The chairman of the Commons Foreign Affairs Committee, Tom Tugendhat, said it was “the biggest single foreign policy disaster since Suez” in the 1950s.

The Defence Committee chairman Tobias Ellwood told Times Radio: “This is completely humiliating for the West.

“We assembled the most incredible, technologically advanced alliance the world has ever seen and we are being defeated by an insurgency that’s armed with AK47s and RPGs.”

abour leader Sir Keir Starmer said the Prime Minister needed to set out plans to prevent the fall of the Afghan government turning into a humanitarian crisis, with thousands of displaced people trying to escape the Taliban.

There was particular concern about the plight of those Afghans who had worked with the UK and other Western countries, amid fears they would be targeted by the insurgents.

The Taliban insisted they were seeking a peaceful transfer of power and promised an amnesty for those who had worked with foreign countries or the Afghan government.

However such assurances were met with deep scepticism amid fears they would return to the hardline policies they pursued before they were forced out in 2001 – including the suppression of women and girls.

Mr Tugendhat told BBC News: “The real danger is that we are going to see every female MP murdered, we are going to see ministers strung up on street lamps.”

Labour called for the urgent expansion of the scheme to re-settle Afghans who had worked with the UK.

Shadow foreign secretary Lisa Nandy said she had been inundated with appeals for help and that the Government had just hours to resolve the issue.

“Some of them have already been killed, others have received threats to themselves and their families.

“We have an obligation as a country to make sure that they are safe,” she told BBC Radio 4’s The World This Weekend.

The Home Office said it had already resettled 3,300 Afghan staff and their families and was continuing to fulfil its “international obligations and moral commitments”.

Among senior parliamentarians there was shock at the speed of the Afghan collapse after the West had invested billions in building up the country’s armed forces.

In the course of little over a week many cities fell to the Taliban without a fight after tribal elders stepped in to negotiate the withdrawal of government forces in order to avoid bloodshed.

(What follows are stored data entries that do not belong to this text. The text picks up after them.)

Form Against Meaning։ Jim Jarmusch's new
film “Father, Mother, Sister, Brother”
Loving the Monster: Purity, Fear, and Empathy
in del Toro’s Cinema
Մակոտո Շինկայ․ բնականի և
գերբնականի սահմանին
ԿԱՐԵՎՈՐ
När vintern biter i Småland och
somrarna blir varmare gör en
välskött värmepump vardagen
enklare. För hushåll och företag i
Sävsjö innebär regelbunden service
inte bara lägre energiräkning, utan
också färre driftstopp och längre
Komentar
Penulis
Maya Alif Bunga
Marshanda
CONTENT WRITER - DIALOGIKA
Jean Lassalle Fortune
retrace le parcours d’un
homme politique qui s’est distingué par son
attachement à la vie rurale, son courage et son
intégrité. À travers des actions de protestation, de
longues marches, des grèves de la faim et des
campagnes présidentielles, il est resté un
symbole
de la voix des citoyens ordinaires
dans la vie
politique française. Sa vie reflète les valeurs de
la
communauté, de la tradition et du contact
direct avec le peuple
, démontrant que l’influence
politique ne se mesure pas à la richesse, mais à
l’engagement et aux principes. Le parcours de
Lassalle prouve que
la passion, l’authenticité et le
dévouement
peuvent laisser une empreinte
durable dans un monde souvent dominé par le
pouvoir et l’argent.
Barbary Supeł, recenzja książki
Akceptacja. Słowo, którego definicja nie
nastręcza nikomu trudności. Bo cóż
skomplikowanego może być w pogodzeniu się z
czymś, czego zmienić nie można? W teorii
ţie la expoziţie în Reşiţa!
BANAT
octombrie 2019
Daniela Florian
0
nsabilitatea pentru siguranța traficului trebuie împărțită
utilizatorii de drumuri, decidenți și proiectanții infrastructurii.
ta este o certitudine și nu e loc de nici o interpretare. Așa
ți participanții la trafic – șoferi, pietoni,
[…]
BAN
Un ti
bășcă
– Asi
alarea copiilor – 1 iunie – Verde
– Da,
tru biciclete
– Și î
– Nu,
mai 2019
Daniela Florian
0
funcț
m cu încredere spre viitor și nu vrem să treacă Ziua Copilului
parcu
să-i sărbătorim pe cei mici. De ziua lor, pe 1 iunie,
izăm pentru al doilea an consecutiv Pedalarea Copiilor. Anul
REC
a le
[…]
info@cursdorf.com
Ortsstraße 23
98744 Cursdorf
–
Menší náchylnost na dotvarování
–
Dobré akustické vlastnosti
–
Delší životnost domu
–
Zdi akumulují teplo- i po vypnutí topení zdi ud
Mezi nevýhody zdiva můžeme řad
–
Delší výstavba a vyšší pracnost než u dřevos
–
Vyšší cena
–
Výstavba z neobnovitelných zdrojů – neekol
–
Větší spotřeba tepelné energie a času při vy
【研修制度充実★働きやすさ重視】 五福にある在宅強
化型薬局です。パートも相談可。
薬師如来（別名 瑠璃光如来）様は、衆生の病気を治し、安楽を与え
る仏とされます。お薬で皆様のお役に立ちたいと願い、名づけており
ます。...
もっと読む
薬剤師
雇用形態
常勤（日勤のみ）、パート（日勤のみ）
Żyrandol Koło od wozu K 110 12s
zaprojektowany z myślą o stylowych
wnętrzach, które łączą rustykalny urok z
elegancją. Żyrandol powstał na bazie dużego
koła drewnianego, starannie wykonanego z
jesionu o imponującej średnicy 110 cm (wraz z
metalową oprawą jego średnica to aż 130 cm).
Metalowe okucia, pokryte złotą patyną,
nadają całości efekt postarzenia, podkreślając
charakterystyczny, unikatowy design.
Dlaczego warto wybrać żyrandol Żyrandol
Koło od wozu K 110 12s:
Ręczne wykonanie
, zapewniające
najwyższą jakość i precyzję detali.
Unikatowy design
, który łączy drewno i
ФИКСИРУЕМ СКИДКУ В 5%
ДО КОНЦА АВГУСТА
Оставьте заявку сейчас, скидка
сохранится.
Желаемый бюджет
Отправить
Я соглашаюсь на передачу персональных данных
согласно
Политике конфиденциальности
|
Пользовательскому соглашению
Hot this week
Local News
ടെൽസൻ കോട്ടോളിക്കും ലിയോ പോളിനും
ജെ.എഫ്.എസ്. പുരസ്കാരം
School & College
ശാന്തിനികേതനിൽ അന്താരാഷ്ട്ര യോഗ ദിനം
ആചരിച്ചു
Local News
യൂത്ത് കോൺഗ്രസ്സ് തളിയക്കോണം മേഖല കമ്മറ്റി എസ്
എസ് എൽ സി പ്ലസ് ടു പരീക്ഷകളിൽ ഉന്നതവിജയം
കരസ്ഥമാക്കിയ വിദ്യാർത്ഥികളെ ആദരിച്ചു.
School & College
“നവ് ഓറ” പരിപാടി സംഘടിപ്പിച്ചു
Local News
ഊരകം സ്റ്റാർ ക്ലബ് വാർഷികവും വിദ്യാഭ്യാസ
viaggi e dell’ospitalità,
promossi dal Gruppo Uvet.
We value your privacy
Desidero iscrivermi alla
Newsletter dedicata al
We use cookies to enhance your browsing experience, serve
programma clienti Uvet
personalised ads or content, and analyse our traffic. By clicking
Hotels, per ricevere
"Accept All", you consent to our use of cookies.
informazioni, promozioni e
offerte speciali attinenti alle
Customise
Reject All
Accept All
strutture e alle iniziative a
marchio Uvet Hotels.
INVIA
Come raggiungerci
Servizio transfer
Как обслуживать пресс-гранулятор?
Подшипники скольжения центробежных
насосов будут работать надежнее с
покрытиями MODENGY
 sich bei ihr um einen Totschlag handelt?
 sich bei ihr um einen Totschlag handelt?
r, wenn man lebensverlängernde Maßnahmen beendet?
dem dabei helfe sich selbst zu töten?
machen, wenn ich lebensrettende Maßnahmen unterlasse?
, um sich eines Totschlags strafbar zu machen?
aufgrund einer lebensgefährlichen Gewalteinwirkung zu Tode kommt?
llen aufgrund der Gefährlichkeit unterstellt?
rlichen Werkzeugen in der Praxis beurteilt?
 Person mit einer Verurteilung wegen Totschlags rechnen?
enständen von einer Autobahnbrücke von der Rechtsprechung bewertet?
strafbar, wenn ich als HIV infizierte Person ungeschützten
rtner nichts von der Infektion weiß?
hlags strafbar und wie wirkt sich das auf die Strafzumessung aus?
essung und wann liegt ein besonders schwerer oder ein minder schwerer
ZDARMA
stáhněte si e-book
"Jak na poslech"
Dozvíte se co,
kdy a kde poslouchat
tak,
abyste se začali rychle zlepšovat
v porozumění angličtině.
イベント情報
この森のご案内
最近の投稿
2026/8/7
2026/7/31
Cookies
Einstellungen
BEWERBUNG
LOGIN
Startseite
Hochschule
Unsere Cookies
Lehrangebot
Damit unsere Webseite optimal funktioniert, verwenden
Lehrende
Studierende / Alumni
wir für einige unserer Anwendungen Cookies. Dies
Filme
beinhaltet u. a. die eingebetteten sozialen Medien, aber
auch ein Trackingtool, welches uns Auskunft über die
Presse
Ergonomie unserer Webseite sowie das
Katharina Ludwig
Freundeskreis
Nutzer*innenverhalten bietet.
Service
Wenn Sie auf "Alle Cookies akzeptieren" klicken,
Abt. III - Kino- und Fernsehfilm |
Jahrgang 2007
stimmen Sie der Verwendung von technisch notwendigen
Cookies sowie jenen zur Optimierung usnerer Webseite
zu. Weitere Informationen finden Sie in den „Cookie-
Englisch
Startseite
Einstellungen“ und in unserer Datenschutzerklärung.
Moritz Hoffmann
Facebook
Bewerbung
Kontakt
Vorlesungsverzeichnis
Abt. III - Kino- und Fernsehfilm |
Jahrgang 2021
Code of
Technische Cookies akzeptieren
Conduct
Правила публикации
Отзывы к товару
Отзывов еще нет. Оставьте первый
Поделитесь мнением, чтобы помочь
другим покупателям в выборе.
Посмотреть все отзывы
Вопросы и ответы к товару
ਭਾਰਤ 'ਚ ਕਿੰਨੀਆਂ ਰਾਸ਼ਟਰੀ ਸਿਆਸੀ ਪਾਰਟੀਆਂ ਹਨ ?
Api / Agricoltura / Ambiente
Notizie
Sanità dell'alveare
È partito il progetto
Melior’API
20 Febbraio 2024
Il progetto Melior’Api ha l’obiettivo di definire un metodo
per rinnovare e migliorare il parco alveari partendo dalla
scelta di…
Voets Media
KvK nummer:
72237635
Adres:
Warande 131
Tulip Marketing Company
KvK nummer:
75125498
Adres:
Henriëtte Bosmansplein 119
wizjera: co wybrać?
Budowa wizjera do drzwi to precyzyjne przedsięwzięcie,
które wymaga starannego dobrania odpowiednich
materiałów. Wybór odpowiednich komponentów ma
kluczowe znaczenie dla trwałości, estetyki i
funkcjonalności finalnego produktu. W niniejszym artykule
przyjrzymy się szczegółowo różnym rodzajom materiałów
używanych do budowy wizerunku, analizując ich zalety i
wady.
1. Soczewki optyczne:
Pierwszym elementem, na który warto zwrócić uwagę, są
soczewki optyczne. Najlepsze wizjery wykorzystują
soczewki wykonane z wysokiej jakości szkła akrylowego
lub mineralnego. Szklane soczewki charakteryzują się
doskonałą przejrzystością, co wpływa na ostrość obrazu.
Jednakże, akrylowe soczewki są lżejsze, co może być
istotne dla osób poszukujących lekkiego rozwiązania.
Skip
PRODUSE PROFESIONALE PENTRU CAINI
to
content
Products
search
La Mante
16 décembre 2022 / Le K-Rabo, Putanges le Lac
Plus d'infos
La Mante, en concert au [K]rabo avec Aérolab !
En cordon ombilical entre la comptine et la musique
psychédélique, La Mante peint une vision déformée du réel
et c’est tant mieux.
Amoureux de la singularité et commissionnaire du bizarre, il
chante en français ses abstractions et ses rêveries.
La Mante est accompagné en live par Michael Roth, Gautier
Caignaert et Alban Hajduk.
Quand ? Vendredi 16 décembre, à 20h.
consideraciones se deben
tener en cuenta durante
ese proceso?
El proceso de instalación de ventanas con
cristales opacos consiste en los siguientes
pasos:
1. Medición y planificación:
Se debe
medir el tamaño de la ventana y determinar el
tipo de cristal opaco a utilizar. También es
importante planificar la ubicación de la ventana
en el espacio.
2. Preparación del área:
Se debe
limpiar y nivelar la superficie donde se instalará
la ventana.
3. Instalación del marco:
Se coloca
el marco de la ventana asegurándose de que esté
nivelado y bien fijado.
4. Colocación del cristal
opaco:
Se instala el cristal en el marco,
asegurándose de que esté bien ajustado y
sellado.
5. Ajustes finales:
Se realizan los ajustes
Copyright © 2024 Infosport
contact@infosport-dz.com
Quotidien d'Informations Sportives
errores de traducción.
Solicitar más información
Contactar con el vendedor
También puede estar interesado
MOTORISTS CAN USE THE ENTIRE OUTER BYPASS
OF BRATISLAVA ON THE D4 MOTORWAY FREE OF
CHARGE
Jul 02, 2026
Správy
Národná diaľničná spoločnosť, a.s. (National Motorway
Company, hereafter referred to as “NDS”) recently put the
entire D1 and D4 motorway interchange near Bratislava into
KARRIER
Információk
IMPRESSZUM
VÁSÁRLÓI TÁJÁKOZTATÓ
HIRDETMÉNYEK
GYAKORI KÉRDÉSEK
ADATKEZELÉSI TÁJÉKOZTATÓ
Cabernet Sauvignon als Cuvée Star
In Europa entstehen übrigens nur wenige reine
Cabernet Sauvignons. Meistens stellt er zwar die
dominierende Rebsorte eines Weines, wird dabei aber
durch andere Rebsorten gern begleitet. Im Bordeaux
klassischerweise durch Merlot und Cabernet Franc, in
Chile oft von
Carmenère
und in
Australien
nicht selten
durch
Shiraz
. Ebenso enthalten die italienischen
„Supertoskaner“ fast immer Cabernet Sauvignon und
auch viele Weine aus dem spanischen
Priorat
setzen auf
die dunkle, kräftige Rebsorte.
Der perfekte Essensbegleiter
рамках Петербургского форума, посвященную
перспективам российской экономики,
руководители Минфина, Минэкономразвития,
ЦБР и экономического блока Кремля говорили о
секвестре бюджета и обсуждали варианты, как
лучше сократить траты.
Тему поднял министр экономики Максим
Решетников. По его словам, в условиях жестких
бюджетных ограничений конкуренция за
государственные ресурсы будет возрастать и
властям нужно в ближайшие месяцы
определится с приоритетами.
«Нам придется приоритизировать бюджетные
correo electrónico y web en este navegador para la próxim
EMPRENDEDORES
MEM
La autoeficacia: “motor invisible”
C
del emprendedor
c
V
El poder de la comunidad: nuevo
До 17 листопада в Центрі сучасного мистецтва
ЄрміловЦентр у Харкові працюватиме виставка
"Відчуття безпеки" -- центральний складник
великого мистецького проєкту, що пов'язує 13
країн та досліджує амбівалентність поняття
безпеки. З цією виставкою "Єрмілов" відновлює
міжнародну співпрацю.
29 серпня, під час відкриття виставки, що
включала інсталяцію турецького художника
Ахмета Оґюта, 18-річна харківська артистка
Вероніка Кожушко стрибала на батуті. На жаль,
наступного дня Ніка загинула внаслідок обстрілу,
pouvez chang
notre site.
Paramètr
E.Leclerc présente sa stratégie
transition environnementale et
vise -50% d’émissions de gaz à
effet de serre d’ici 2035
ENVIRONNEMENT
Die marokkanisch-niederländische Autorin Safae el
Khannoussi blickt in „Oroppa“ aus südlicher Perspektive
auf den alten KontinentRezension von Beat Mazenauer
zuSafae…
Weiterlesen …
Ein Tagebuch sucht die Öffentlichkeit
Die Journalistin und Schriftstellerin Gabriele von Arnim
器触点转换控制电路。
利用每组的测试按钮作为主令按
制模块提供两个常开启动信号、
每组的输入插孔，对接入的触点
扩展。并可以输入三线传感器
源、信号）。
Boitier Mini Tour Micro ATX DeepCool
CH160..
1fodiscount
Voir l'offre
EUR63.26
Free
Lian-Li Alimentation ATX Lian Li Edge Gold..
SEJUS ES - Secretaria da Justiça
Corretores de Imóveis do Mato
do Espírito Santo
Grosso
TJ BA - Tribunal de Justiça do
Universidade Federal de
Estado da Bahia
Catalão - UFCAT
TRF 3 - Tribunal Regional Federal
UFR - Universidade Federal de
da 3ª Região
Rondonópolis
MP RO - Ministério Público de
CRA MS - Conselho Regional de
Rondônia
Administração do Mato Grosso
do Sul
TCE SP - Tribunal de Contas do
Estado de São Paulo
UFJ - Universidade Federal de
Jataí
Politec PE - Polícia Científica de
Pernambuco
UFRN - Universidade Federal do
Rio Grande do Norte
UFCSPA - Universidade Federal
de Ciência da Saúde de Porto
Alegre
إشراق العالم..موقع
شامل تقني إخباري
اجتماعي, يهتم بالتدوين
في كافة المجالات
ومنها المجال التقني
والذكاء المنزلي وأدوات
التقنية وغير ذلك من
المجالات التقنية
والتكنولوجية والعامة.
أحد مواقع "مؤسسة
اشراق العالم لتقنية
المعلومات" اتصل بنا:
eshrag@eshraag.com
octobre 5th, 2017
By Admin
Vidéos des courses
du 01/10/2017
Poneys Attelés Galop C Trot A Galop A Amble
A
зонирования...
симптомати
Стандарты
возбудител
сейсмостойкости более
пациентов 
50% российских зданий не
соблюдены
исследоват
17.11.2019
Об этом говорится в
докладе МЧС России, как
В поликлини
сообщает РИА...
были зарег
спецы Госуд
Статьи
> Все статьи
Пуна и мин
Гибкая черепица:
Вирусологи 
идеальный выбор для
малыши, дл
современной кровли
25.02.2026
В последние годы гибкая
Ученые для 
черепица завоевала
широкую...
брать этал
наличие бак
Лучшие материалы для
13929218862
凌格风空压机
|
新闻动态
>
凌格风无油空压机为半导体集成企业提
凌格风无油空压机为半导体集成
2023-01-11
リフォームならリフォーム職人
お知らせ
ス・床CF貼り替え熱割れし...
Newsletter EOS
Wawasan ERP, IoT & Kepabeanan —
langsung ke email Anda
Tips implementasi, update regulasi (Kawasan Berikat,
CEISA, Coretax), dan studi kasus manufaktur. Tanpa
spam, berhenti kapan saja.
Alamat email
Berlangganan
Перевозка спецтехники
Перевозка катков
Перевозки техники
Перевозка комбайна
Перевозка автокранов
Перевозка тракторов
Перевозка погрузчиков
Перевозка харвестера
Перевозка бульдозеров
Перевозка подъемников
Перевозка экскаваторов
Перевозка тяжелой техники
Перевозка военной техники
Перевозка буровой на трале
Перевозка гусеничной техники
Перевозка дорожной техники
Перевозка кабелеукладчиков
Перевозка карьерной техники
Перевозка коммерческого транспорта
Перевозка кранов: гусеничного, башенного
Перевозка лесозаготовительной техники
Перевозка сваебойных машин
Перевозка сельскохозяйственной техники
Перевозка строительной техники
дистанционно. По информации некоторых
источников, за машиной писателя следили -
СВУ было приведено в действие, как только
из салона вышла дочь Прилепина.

While much of the anger was directed at the US for its decision to withdraw its forces, precipitating the collapse, some MPs expressed concern that Britain could have done more to avert the crisis.

Mr Johnson said however that while the US decision had “accelerated things”, the end was inevitable.

“This has been in many ways something that has been a chronicle of an event foretold.

“We’ve known for a long time that this was the way things were going,” he said.